PROBLEM REQUIREMENTS
Set down exactly the lines of the records from the top to the line containing "(IHC) photomicrograph of"; include both.

=== Begin Enclosure ===

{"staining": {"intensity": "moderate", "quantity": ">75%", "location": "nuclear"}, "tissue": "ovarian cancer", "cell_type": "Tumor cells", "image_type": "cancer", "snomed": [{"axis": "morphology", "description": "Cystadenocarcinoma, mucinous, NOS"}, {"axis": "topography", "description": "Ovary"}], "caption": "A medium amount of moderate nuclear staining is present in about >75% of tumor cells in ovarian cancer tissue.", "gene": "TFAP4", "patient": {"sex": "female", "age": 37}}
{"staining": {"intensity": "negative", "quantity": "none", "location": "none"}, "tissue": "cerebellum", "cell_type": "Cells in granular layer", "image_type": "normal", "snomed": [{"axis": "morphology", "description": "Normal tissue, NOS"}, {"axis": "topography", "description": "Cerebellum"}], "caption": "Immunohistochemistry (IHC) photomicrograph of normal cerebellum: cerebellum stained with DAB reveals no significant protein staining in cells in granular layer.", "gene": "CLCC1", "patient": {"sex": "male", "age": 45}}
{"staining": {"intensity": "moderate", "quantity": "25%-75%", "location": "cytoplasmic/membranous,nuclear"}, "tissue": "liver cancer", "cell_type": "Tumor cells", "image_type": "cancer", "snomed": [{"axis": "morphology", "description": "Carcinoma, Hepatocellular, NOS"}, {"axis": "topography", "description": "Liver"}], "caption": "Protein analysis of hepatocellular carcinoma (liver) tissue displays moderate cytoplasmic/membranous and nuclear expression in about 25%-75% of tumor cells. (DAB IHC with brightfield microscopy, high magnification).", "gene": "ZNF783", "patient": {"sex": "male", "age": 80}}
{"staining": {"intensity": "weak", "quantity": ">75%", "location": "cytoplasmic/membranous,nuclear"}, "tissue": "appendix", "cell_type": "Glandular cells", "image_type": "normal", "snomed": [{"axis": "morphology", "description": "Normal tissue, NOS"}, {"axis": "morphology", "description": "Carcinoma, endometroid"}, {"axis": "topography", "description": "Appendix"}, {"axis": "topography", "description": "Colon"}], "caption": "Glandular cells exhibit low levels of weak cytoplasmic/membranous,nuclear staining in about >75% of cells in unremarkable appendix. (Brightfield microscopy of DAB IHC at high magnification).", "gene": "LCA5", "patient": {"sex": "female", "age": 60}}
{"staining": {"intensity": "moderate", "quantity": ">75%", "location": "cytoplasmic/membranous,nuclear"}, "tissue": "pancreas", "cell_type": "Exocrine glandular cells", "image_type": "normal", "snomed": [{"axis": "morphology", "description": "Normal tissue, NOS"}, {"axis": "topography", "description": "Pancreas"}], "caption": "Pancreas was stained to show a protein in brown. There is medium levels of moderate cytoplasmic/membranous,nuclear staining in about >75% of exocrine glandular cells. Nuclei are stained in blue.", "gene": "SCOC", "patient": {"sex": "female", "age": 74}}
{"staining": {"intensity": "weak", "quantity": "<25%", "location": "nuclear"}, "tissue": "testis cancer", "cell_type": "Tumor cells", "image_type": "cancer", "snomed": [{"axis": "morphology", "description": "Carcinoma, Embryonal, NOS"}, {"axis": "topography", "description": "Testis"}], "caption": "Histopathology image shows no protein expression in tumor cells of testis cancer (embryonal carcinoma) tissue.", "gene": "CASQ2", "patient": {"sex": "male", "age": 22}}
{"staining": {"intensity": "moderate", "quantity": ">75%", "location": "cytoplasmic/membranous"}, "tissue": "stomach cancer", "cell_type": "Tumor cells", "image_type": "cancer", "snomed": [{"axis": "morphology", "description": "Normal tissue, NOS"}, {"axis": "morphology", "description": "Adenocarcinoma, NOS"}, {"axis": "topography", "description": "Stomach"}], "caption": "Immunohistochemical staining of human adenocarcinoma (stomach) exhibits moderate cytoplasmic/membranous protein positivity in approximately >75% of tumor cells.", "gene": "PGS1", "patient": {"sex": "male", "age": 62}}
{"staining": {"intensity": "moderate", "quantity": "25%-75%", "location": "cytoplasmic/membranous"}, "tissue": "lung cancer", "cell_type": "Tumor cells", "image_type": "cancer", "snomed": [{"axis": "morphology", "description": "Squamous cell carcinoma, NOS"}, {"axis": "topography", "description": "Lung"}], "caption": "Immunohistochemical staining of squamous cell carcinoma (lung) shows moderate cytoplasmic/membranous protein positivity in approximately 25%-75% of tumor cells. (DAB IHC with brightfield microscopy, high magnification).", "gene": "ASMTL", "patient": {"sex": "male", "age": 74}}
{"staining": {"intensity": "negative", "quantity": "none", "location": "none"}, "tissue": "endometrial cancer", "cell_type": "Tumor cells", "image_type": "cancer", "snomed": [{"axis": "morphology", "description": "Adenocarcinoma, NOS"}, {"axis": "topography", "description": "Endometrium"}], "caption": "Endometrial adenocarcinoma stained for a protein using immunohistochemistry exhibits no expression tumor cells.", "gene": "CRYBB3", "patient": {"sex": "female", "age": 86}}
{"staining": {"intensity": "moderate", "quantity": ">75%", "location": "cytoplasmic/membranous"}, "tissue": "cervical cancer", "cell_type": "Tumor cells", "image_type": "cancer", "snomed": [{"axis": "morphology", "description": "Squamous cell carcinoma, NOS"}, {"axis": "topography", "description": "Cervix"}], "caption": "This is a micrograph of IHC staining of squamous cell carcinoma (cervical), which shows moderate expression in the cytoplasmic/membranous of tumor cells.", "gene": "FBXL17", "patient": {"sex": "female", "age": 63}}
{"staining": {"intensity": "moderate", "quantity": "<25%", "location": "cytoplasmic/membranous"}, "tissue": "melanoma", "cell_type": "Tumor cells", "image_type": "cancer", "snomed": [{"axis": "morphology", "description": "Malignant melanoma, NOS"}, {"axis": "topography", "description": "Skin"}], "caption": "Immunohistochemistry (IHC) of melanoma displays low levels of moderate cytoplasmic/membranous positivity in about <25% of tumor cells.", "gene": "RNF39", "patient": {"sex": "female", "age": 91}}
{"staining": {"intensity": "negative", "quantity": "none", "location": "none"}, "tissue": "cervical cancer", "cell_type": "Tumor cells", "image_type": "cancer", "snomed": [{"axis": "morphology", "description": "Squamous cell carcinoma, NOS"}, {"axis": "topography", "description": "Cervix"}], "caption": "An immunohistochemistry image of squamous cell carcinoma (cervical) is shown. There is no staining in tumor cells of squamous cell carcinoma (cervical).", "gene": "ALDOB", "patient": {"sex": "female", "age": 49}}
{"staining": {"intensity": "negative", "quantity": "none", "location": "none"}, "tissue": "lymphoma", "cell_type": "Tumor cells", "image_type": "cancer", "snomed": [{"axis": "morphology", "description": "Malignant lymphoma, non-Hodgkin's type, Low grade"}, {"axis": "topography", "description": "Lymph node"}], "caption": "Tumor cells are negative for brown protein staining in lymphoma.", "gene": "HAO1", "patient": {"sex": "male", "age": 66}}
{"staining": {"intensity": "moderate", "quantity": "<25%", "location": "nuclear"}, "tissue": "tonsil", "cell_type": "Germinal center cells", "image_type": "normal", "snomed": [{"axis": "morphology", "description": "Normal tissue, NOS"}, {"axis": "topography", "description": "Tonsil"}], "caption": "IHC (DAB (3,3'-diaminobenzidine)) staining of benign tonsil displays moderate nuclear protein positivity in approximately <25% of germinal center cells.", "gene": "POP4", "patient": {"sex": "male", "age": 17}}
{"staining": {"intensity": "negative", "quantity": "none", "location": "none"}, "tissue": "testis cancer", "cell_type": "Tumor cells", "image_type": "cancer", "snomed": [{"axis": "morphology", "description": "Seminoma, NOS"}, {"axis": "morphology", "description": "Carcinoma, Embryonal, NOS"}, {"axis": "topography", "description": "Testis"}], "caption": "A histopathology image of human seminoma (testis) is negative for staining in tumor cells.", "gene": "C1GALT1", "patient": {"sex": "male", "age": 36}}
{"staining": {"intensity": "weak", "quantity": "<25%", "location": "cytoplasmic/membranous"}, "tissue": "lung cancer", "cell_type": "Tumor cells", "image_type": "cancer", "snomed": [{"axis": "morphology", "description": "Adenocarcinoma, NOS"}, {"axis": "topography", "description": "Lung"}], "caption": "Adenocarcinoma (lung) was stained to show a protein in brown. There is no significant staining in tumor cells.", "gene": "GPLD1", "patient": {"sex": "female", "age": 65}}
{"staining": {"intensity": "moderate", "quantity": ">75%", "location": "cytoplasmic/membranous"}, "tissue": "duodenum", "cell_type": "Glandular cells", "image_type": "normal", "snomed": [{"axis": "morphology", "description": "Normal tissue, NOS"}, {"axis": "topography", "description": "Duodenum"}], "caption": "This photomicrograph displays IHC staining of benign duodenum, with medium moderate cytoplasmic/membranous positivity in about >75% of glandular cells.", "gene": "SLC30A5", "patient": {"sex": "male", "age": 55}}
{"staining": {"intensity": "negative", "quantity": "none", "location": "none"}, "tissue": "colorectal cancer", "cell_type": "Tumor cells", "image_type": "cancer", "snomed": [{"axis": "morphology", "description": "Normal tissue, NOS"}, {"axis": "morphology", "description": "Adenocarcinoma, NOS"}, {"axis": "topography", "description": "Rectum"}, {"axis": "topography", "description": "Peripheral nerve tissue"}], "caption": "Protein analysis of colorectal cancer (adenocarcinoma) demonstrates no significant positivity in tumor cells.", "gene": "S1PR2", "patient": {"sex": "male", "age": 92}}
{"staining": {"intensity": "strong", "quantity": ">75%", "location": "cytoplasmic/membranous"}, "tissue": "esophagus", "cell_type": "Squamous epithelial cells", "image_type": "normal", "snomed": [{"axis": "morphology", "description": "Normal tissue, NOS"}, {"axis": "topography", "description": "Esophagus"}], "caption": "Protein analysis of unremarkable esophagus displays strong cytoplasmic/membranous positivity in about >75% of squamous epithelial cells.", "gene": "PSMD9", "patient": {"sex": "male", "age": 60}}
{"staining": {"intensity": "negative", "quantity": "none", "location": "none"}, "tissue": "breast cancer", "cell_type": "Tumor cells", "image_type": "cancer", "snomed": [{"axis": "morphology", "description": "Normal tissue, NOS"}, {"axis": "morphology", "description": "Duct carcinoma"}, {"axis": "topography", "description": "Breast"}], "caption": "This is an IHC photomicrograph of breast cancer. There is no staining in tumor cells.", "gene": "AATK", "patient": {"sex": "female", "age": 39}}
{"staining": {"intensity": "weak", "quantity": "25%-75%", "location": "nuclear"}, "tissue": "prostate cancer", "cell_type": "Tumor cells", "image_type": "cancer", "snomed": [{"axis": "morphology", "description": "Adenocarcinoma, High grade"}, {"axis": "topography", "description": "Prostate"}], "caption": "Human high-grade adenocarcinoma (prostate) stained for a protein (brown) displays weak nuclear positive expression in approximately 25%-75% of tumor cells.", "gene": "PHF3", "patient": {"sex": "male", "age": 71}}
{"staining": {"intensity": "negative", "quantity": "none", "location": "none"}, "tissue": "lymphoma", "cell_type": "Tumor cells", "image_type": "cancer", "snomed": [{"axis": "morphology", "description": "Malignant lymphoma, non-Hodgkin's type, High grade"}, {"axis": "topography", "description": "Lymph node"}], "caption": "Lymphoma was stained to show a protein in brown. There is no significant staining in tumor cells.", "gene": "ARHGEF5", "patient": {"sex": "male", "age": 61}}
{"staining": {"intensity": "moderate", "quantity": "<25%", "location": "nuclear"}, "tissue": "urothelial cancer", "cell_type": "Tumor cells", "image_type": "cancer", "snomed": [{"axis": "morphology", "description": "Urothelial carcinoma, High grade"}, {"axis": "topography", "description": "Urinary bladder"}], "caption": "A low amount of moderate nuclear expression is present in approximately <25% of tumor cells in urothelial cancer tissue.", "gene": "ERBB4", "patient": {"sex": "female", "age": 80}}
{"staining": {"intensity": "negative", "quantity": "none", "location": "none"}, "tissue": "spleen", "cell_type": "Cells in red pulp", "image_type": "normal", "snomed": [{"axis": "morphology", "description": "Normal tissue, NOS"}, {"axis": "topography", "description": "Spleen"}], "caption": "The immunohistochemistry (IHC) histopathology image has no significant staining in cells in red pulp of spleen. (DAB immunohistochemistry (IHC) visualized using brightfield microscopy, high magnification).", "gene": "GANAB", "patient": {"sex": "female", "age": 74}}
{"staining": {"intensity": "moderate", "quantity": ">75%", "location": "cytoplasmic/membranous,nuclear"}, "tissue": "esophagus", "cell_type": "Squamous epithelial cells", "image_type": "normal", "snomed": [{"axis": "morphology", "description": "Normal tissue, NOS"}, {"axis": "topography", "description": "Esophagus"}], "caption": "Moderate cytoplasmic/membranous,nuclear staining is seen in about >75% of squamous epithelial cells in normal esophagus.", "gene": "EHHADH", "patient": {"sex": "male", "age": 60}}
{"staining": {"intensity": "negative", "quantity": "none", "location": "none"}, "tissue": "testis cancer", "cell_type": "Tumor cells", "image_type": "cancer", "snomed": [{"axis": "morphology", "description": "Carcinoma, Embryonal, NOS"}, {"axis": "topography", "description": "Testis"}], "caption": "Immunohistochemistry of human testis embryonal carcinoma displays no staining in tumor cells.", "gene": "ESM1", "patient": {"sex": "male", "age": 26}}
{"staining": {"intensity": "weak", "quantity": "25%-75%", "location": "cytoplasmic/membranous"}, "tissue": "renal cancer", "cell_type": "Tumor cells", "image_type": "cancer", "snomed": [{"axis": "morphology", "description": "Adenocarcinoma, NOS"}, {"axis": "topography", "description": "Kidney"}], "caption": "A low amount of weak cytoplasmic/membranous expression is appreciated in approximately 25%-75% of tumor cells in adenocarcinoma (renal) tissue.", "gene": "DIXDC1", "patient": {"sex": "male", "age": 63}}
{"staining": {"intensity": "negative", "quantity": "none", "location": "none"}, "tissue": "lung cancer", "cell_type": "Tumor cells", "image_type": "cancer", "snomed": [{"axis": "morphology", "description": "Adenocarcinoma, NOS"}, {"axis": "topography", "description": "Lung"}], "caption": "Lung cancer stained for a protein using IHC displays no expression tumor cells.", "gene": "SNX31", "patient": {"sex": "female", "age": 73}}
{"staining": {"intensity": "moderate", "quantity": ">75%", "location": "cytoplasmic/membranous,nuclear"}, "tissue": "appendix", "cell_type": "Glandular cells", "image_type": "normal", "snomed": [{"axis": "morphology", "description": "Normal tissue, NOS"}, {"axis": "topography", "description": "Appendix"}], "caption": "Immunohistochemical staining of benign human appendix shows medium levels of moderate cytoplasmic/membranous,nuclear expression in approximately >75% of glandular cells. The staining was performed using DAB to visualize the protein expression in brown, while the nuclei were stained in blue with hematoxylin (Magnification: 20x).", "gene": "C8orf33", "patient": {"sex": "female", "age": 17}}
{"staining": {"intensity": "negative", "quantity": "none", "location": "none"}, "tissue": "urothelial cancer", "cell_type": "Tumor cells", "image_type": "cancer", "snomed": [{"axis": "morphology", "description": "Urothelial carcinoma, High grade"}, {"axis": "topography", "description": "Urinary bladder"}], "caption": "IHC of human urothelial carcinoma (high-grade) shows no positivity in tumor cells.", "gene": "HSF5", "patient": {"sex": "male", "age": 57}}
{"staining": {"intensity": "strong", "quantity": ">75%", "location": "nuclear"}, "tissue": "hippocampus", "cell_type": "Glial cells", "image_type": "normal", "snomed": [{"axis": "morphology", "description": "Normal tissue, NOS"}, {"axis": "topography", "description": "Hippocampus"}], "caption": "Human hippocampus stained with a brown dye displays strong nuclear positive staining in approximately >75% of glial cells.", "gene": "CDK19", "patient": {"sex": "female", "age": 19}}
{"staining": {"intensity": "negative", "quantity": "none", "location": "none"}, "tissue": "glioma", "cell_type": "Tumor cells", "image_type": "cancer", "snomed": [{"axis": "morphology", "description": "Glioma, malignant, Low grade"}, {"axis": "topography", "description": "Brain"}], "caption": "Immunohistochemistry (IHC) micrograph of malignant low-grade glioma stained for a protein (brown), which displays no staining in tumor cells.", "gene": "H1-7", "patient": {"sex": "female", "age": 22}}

=== End Enclosure ===

WRITTEN RESPONSE
{"staining": {"intensity": "moderate", "quantity": ">75%", "location": "nuclear"}, "tissue": "ovarian cancer", "cell_type": "Tumor cells", "image_type": "cancer", "snomed": [{"axis": "morphology", "description": "Cystadenocarcinoma, mucinous, NOS"}, {"axis": "topography", "description": "Ovary"}], "caption": "A medium amount of moderate nuclear staining is present in about >75% of tumor cells in ovarian cancer tissue.", "gene": "TFAP4", "patient": {"sex": "female", "age": 37}}
{"staining": {"intensity": "negative", "quantity": "none", "location": "none"}, "tissue": "cerebellum", "cell_type": "Cells in granular layer", "image_type": "normal", "snomed": [{"axis": "morphology", "description": "Normal tissue, NOS"}, {"axis": "topography", "description": "Cerebellum"}], "caption": "Immunohistochemistry (IHC) photomicrograph of normal cerebellum: cerebellum stained with DAB reveals no significant protein staining in cells in granular layer.", "gene": "CLCC1", "patient": {"sex": "male", "age": 45}}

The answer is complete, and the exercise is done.